Tedor Davido, who had been inside the house, heard the officers enter, and fled through a third-story window, wearing only a pair of sweatpants and socks. He ran along a rooftop, jumped onto a car parked in an adjacent alley, and then ran to the home of Michele Gray. He informed Ms. Gray that he had beaten Ms. Taylor, and that he had fled when he had heard the police in the house. He also told her that at the time he fled, Ms. Taylor had been pale, motionless, unresponsive, and having trouble breathing.

Meanwhile, the officers made their way to the rear bedroom on the third floor, where they discovered a woman, later identified as Angelina Taylor, naked under a sheet on a mattress on the floor. Ms. Taylor was seriously injured, with numerous bruises and cuts visible on her face and body, including her pelvic region, as well as severe bruising on both sides of her throat and around both eyes.

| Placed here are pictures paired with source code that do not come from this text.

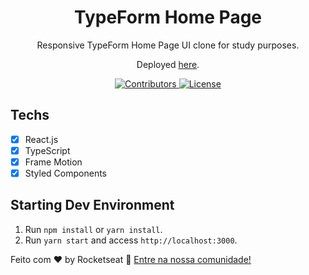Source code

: <h1 align="center">
 TypeForm Home Page
</h1>

<p align="center">Responsive TypeForm Home Page UI clone for study purposes.</p>
<p align="center">Deployed <a href="https://typeform-home.vercel.app/">here</a>.</p>

<p align="center">
  <a href="https://github.com/Rocketseat/youtube-clone-dropbox-menu/graphs/contributors">
    <img src="https://img.shields.io/github/contributors/rocketseat/youtube-clone-dropbox-menu?color=%236633cc&logoColor=%236633cc&style=flat" alt="Contributors">
  </a>
  <a href="https://opensource.org/licenses/MIT">
    <img src="https://img.shields.io/github/license/rocketseat/youtube-clone-dropbox-menu?color=%236633cc&logo=mit" alt="License">
  </a>
</p>

## Techs

- [x] React.js
- [x] TypeScript
- [x] Frame Motion
- [x] Styled Components

## Starting Dev Environment

1. Run `npm install` or `yarn install`.<br />
2. Run `yarn start` and access `http://localhost:3000`.<br />

<p>Feito com ♥ by Rocketseat <g-emoji class="g-emoji" alias="wave" fallback-src="https://github.githubassets.com/images/icons/emoji/unicode/1f44b.png">👋</g-emoji> <a href="https://discordapp.com/invite/gCRAFhc" rel="nofollow">Entre na nossa comunidade!</a></p>

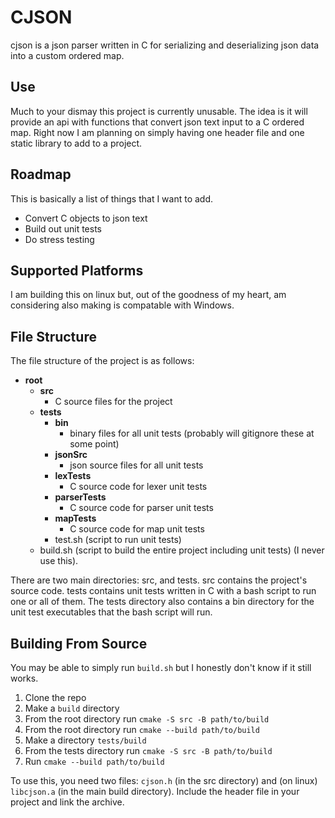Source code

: # CJSON

cjson is a json parser written in C for serializing and deserializing json data into a custom ordered map.


## Use

Much to your dismay this project is currently unusable. The idea is it will provide an api with functions that convert json text input to a C ordered map.
Right now I am planning on simply having one header file and one static library to add to a project.

## Roadmap

This is basically a list of things that I want to add.

- Convert C objects to json text
- Build out unit tests
- Do stress testing

## Supported Platforms

I am building this on linux but, out of the goodness of my heart, am considering also making is compatable with Windows.


## File Structure

The file structure of the project is as follows:

- **root**
  - **src**
    - C source files for the project
  - **tests**
    - **bin**
      - binary files for all unit tests (probably will gitignore these at some point)
    - **jsonSrc**
      - json source files for all unit tests
    - **lexTests**
      - C source code for lexer unit tests
    - **parserTests**
      - C source code for parser unit tests
    - **mapTests**
      - C source code for map unit tests
    - test.sh (script to run unit tests)
  - build.sh (script to build the entire project including unit tests) (I never use this).

There are two main directories: src, and tests. src contains the project's source code. tests contains unit tests written in C with a bash script
to run one or all of them. The tests directory also contains a bin directory for the unit test executables that the bash script will run.

## Building From Source

You may be able to simply run `build.sh` but I honestly don't know if it still works.

1. Clone the repo
2. Make a `build` directory
3. From the root directory run `cmake -S src -B path/to/build`
4. From the root directory run `cmake --build path/to/build`
5. Make a directory `tests/build`
6. From the tests directory run `cmake -S src -B path/to/build`
7. Run `cmake --build path/to/build`

To use this, you need two files: `cjson.h` (in the src directory) and (on linux) `libcjson.a` (in the main build directory). Include the
header file in your project and link the archive.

Her eyes were open but she was completely unresponsive and having difficulty breathing. The officers called for emergency response personnel, who took the victim to the hospital. The police then secured the scene and obtained a search warrant for the residence.

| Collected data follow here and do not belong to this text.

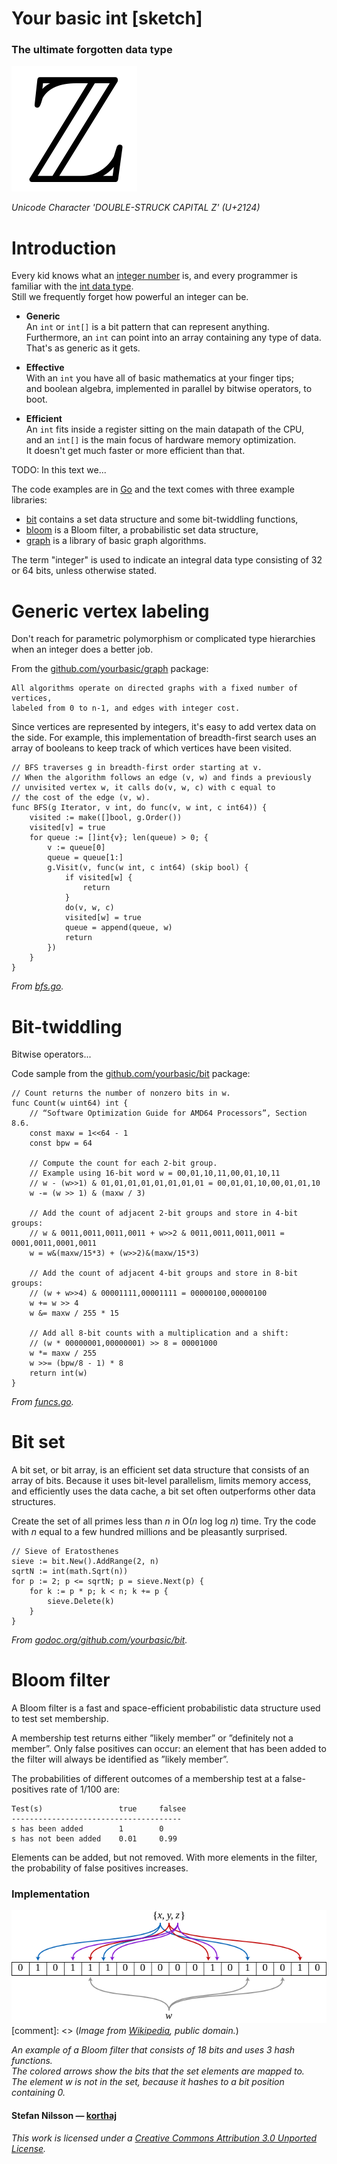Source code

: # Your basic int [sketch]

### The ultimate forgotten data type

![DOUBLE-STRUCK CAPITAL Z](res/z.png)

*Unicode Character 'DOUBLE-STRUCK CAPITAL Z' (U+2124)*

# Introduction

Every kid knows what an [integer number][integer] is,
and every programmer is familiar with the [int data type][int].  
Still we frequently forget how powerful an integer can be.

- **Generic**  
  An `int` or `int[]` is a bit pattern that can represent anything.  
  Furthermore, an `int` can point into an array containing any type of data.  
  That's as generic as it gets.

- **Effective**  
  With an `int` you have all of basic mathematics at your finger tips;  
  and boolean algebra, implemented in parallel by bitwise operators, to boot.

- **Efficient**  
  An `int` fits inside a register sitting on the main datapath of the CPU,  
  and an `int[]` is the main focus of hardware memory optimization.  
  It doesn't get much faster or more efficient than that.

TODO: In this text we...

The code examples are in [Go][golang] and the text comes with
three example libraries:

- [bit][bit] contains a set data structure and some bit-twiddling functions,
- [bloom][bloom] is a Bloom filter, a probabilistic set data structure,
- [graph][graph] is a library of basic graph algorithms.

The term "integer" is used to indicate an integral data type
consisting of 32 or 64 bits, unless otherwise stated.


# Generic vertex labeling

Don't reach for parametric polymorphism or complicated type hierarchies
when an integer does a better job.

From the [github.com/yourbasic/graph][graph] package:

    All algorithms operate on directed graphs with a fixed number of vertices, 
    labeled from 0 to n-1, and edges with integer cost.

Since vertices are represented by integers, it's easy to add vertex data
on the side. For example, this implementation of breadth-first search
uses an array of booleans to keep track of which vertices have been visited.

    // BFS traverses g in breadth-first order starting at v.
    // When the algorithm follows an edge (v, w) and finds a previously
    // unvisited vertex w, it calls do(v, w, c) with c equal to
    // the cost of the edge (v, w).
    func BFS(g Iterator, v int, do func(v, w int, c int64)) {
        visited := make([]bool, g.Order())
        visited[v] = true
        for queue := []int{v}; len(queue) > 0; {
            v := queue[0]
            queue = queue[1:]
            g.Visit(v, func(w int, c int64) (skip bool) {
                if visited[w] {
                    return
                }
                do(v, w, c)
                visited[w] = true
                queue = append(queue, w)
                return
            })
        }
    }

*From [bfs.go][graphbfs].*


# Bit-twiddling

Bitwise operators...

Code sample from the [github.com/yourbasic/bit][bit] package:

    // Count returns the number of nonzero bits in w.
    func Count(w uint64) int {
        // “Software Optimization Guide for AMD64 Processors”, Section 8.6.
        const maxw = 1<<64 - 1
        const bpw = 64
    
        // Compute the count for each 2-bit group.
        // Example using 16-bit word w = 00,01,10,11,00,01,10,11
        // w - (w>>1) & 01,01,01,01,01,01,01,01 = 00,01,01,10,00,01,01,10
        w -= (w >> 1) & (maxw / 3)

        // Add the count of adjacent 2-bit groups and store in 4-bit groups:
        // w & 0011,0011,0011,0011 + w>>2 & 0011,0011,0011,0011 = 0001,0011,0001,0011
        w = w&(maxw/15*3) + (w>>2)&(maxw/15*3)
    
        // Add the count of adjacent 4-bit groups and store in 8-bit groups:
        // (w + w>>4) & 00001111,00001111 = 00000100,00000100
        w += w >> 4
        w &= maxw / 255 * 15
    
        // Add all 8-bit counts with a multiplication and a shift:
        // (w * 00000001,00000001) >> 8 = 00001000
        w *= maxw / 255
        w >>= (bpw/8 - 1) * 8
        return int(w)
    }

*From [funcs.go][bitfunc].*


# Bit set

A bit set, or bit array, is an efficient set data structure that consists
of an array of bits. Because it uses bit-level parallelism,
limits memory access, and efficiently uses the data cache,
a bit set often outperforms other data structures.

Create the set of all primes less than *n* in O(*n* log log *n*) time.
Try the code with *n* equal to a few hundred millions and be pleasantly surprised.

    // Sieve of Eratosthenes
    sieve := bit.New().AddRange(2, n)
    sqrtN := int(math.Sqrt(n))
    for p := 2; p <= sqrtN; p = sieve.Next(p) {
        for k := p * p; k < n; k += p {
            sieve.Delete(k)
        }
    }

*From [godoc.org/github.com/yourbasic/bit][bitdoc].*


# Bloom filter

A Bloom filter is a fast and space-efficient probabilistic data structure
used to test set membership.

A membership test returns either ”likely member” or ”definitely not a member”.
Only false positives can occur: an element that has been added to the filter
will always be identified as ”likely member”.

The probabilities of different outcomes of a membership test
at a false-positives rate of 1/100 are:

    Test(s)                 true     falsee
    --------------------------------------
    s has been added        1        0
    s has not been added    0.01     0.99

Elements can be added, but not removed. With more elements in the filter,
the probability of false positives increases.

### Implementation

![Bloom filter](res/bloom.png)
[comment]: <> (*Image from [Wikipedia][wikibloom], public domain.*)

*An example of a Bloom filter that  consists of 18 bits and uses 3 hash functions.  
The colored arrows show the bits that the set elements are mapped to.  
The element w is not in the set, because it hashes to a bit position containing 0.*


#### Stefan Nilsson — [korthaj][korthaj]

*This work is licensed under a [Creative Commons Attribution 3.0 Unported License][CCBY3].*

[bit]: https://github.com/yourbasic/bit
[bitdoc]: https://godoc.org/github.com/yourbasic/bit
[bitfunc]: https://github.com/yourbasic/bit/blob/master/funcs.go
[bloom]: https://github.com/yourbasic/bloom
[CCBY3]: https://creativecommons.org/licenses/by/3.0/deed.en
[golang]: https://golang.org
[graph]: https://github.com/yourbasic/graph
[graphbfs]: https://github.com/yourbasic/graph/blob/master/bfs.go
[int]: https://en.wikipedia.org/wiki/Integer_(computer_science)
[integer]: https://en.wikipedia.org/wiki/Integer
[korthaj]: https://github.com/korthaj
[wikibloom]: https://en.wikipedia.org/wiki/File:Bloom_filter.svg
[wikiint]: (https://commons.wikimedia.org/wiki/File:Integers-line.svg)

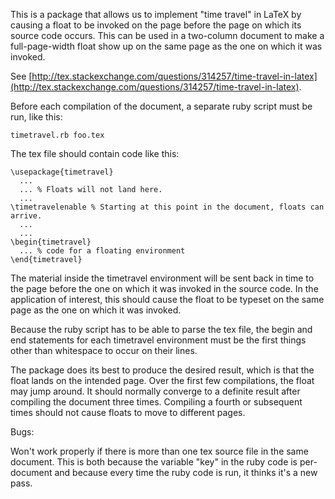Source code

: This is a package that allows us to implement "time travel" in LaTeX
by causing a float to be invoked on the page before the page on which
its source code occurs. This can be used in a two-column document to
make a full-page-width float show up on the same page as the one on
which it was invoked.

See [http://tex.stackexchange.com/questions/314257/time-travel-in-latex](http://tex.stackexchange.com/questions/314257/time-travel-in-latex).

Before each compilation of the document, a separate ruby script must be run, like this:

    timetravel.rb foo.tex

The tex file should contain code like this:

    \usepackage{timetravel}
      ...
      ... % Floats will not land here.
      ...
    \timetravelenable % Starting at this point in the document, floats can arrive.
      ...
      ... 
    \begin{timetravel}
      ... % code for a floating environment
    \end{timetravel}

The material inside the timetravel environment will be sent back in
time to the page before the one on which it was invoked in the source
code. In the application of interest, this should cause the float to
be typeset on the same page as the one on which it was invoked.

Because the ruby script has to be able to parse the tex file, the
begin and end statements for each timetravel environment must be the
first things other than whitespace to occur on their lines. 

The package does its best to produce the desired result, which is that
the float lands on the intended page. Over the first few compilations,
the float may jump around. It should normally converge to a definite
result after compiling the document three times. Compiling a fourth or
subsequent times should not cause floats to move to different pages.

Bugs:

Won't work properly if there is more than one tex source file in the
same document.  This is both because the variable "key" in the ruby
code is per-document and because every time the ruby code is run, it
thinks it's a new pass.
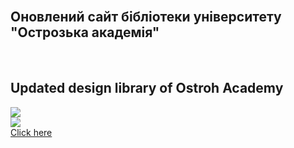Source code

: <br/>
<h2>Оновлений сайт бібліотеки університету "Острозька академія"</h2>
<br/>
<h2>Updated design library of Ostroh Academy</h2>
<img src="https://github.com/devman-3000/lib2021/tree/master/img/website_template/main.png"/>
<br/>
<img src="https://github.com/devman-3000/lib2021/tree/master/img/website_template/other.png"/>
<br/>
<a href="https://lib.oa.edu.ua">Click here</a>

At the hospital, the victim (initially identified as Jane Doe) was placed on life-support after being diagnosed as comatose due to bleeding in the brain. In the trauma unit, a rape-kit examination was conducted, which revealed numerous lacerations, bruises and abrasions inside and outside the victim’s vagina. A large quantity of motile sperm was removed from inside her vagina as well. The victim never regained consciousness and her brainstem herniated from the swelling inside her head. The victim was pronounced brain-dead at 4:55 p.m. on May 14, 2000, and was removed from life-support the next day, after her identity had been established and her parents, who had been contacted in Ohio, arrived at the hospital and gave their consent to end life-support.

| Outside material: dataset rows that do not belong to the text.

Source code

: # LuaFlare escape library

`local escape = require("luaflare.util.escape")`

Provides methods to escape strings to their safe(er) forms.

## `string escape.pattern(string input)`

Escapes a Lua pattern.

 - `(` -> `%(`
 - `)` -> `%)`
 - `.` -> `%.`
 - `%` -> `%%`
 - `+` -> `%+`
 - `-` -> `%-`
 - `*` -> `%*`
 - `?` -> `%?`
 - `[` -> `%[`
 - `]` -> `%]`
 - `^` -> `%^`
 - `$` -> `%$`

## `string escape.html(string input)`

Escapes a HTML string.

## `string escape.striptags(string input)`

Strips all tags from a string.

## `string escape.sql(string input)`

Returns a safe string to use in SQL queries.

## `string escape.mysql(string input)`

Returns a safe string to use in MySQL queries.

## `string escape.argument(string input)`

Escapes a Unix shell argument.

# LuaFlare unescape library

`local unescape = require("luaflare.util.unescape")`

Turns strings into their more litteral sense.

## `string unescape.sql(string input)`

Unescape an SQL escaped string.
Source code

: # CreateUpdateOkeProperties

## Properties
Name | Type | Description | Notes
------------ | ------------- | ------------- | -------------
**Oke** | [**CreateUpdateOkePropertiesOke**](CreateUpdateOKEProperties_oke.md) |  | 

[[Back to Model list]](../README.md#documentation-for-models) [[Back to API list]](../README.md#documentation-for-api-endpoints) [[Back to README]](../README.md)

After he left Michele Gray’s house, Tedor Davido fled to Harrisburg and stayed overnight at a motel under an assumed name. He returned to Lancaster the next day where, pursuant to a warrant, he was arrested on charges of murder and rape.1 After informing Appellant of his rights under Miranda v. Arizona, 384 U.S. 436 (1966), the police questioned Appellant, who gave conflicting accounts of what had occurred. At first, Tedor Davido denied strangling the victim, but he later admitted that he had choked her with his hands, while denying that he used a cord or other ligature device. He theorized that the bruising on the victim’s neck could have come from her shirt, because he had pulled on it. He admitted slapping the victim but denied hitting her with a closed fist. When asked about the bruises on her body and face, he stated that the victim had fallen down the stairs from the second floor to the first floor and had landed on her face. He later explained that he and the victim had been standing near the top of the steps and that she had grabbed his shirt. He further stated that he then turned around and grabbed at her, and “she flew over my head like a dream” and tumbled down the steps face-first. N.T. Suppression Hearing, 3/28/01, at 55; N.T. Trial, 12/10/01, at 677.